Key words:-  global structure, convergent parallelism,  linear versus arcuate dislocations,  asthenospheric partitioning,  extruding mantle, membrane stresses,  spatial irrotational fixity of pangaean continental fragments,

Lower Mantle Extrusion

Abstract:-  From the Mesozoic to the Present, the structural chronology of the Earth's crust evidences three main stages.  The first stage is an acquired oblateness of the planet, a present-day remnant of which is expressed in the difference in the polar - equatorial radii and in the elevated terrain of the Alpine - Himalayan region and its extensions encircling the Pacific.  The second stage is an equatorial zone of crustal faulting axial to this elevation, which has first-order remnants in the Tibetan, Basin-and-Range, and Alto-Plano regions, and which may have analogy in the Valles Marineris on Mars ( 1 .  2 ).  The third is a deeper-level, protracted extrusion of the mantle evidenced by the emplacement of the ocean floors and peripheral related crustal collapse.  Stages 2 and 3 are interpreted as equilibrating Stage 1, namely the change in the Earth's shape from more elliptical to more spherical.  Spin symmetry of global crustal structure necessitates celestial dynamics as the cause in some way, rather than convection as required by Plate Tectonics.  Speculation here sees global deformation due to a transfer of rotational kinetic energy to the Earth consequent on Moon capture, dissipation through crustal deformation and mantle growth and extrusion, and later crust - mantle equilibration as the Moon recedes.  Crustal disturbance related to variable orbital motion may also be included.  The latter two stages remain fully in evidence as the post-Palaeozoic geology of the planet, which provides a framework for geological extrapolation backwards in time.  This interpretation raises serious questions related to mantle generation and takes no account of the possibility that some process intrinsic to planetary formation in general may be being overlooked. 

11.
 

Mantle Extrusion sequenced in time

Global Dynamics expressed as a combination of spherical planetary adjustment and migrating extrusion of the  lower mantle surface through the lithosphere

Abstract:- The Earth currently has a rotational oblateness of 0.008 which translates as a difference in diameter of 48km at the equator compared to the poles, and a circumglobal elevation expressed as the dissected plateau known as the 'mountain belt' which extends from the Atlantic through Eurasia and encircles the Pacific.  Elevation peaks in the Tibetan region at not less than 8km.
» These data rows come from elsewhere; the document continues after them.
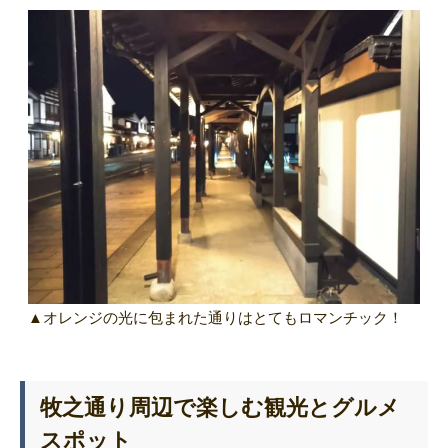
▲オレンジの光に包まれた通りはとてもロマンチック！
牧之通り周辺で楽しむ観光とグルメ
スポット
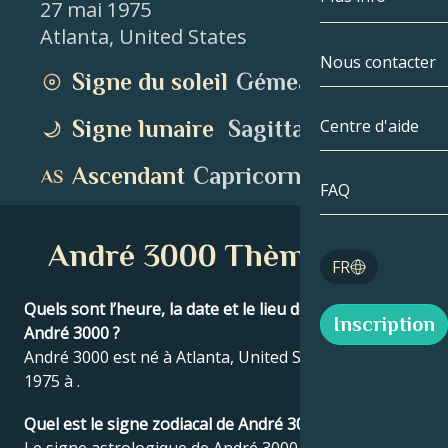
27 mai 1975
Atlanta
,
United States
Gémeaux
Par date
Compatibilité
Nous contacter
Signe du soleil
Gémeaux
Cancer
AstroCartogr
Moonologie
Signe lunaire
Sagittaire
Centre d'aide
Lion
Tarot
Ascendant
Capricorne
Vierge
FAQ
Nombres angé
Balance
André 3000 Thème natal
Blog
FR
Scorpion
English
Quels sont l’heure, la date et le lieu de naissance de
Inscription
Sagittaire
André 3000 ?
André 3000 est né à Atlanta, United States le 27 mai
Español
1975 à .
Quel est le signe zodiacal de André 3000 ?
Deutsch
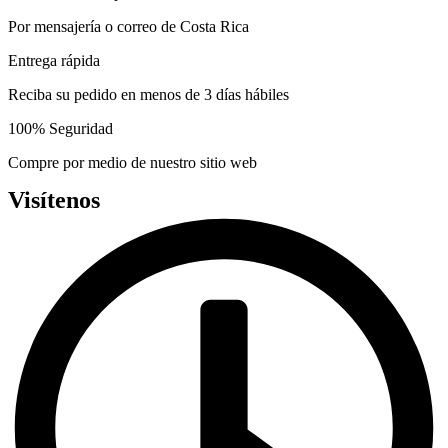
chosen
Por mensajería o correo de Costa Rica
on
the
Entrega rápida
product
page
Reciba su pedido en menos de 3 días hábiles
100% Seguridad
Compre por medio de nuestro sitio web
Visítenos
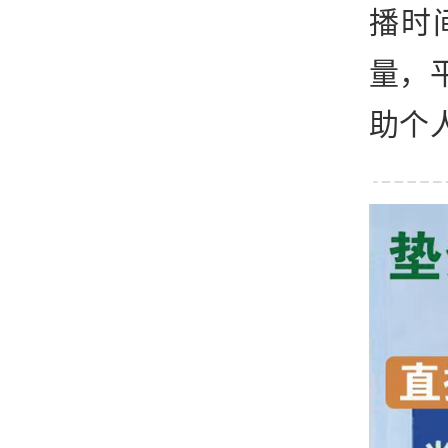
播时
量，
助个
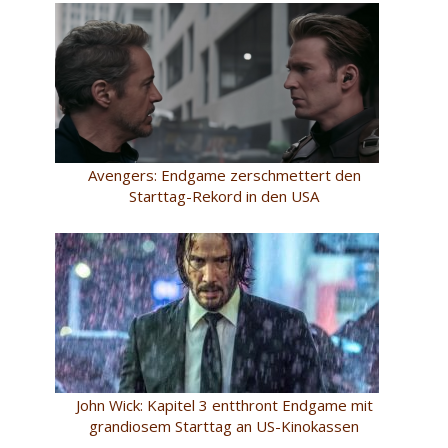
Avengers: Endgame zerschmettert den
Starttag-Rekord in den USA
John Wick: Kapitel 3 entthront Endgame mit
grandiosem Starttag an US-Kinokassen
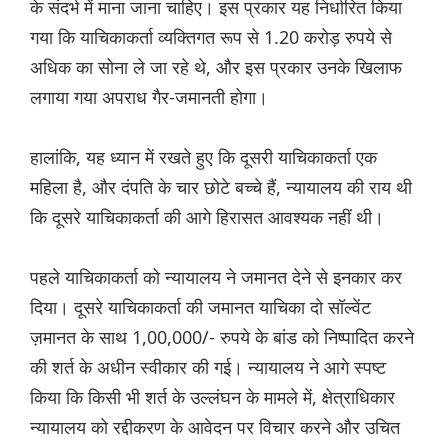
के संदर्भ में माना जाना चाहिए। इस प्रकार यह निर्धारित किया
गया कि याचिकाकर्ता व्यक्तिगत रूप से 1.20 करोड़ रुपये से
अधिक का सोना ले जा रहे थे, और इस प्रकार उनके खिलाफ
लगाया गया अपराध गैर-जमानती होगा।
हालांकि, यह ध्यान में रखते हुए कि दूसरी याचिकाकर्ता एक
महिला है, और दंपति के चार छोटे बच्चे हैं, न्यायालय की राय थी
कि दूसरे याचिकाकर्ता की आगे हिरासत आवश्यक नहीं थी।
पहले याचिकाकर्ता को न्यायालय ने जमानत देने से इनकार कर
दिया। दूसरे याचिकाकर्ता की जमानत याचिका दो सॉल्वेंट
ज़मानत के साथ 1,00,000/- रुपये के बांड को निष्पादित करने
की शर्त के अधीन स्वीकार की गई। न्यायालय ने आगे स्पष्ट
किया कि किसी भी शर्त के उल्लंघन के मामले में, क्षेत्राधिकार
न्यायालय को रद्दीकरण के आवेदन पर विचार करने और उचित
Spin symmetry of global structure indicates that this elevation-peak evidences the precursor breakthrough axial to the belt of the curved profile of the lower mantle surface. Lithospheric adjustment occurs as an equilibration across an interface of differential curvature as the Earth adjusts from a more oblate to more spherical shape expressed in the fossilised remnant of crustal oblateness represented by the circumglobal plateau surface and by the active extrusion of the Atlantic, Indian, and Southern Oceans, as the circum-Pacific margins fringing the Benioff zone, and as the Pacific spreading ridge itself.  The synoptic picture is one of continuity of whole-Earth adjustment to latitudinally migrating, spherical mantle extrusion modified by spin-related torsion, and is interpreted as a shift in the gravitational barycentre of the Earth-Moon system.  This picture provides a geological framework for global dynamics within a context of Earth rotation and expansion, rather than one of internal convection in an Earth of constant size and constant rotation rate which ignores spin symmetry.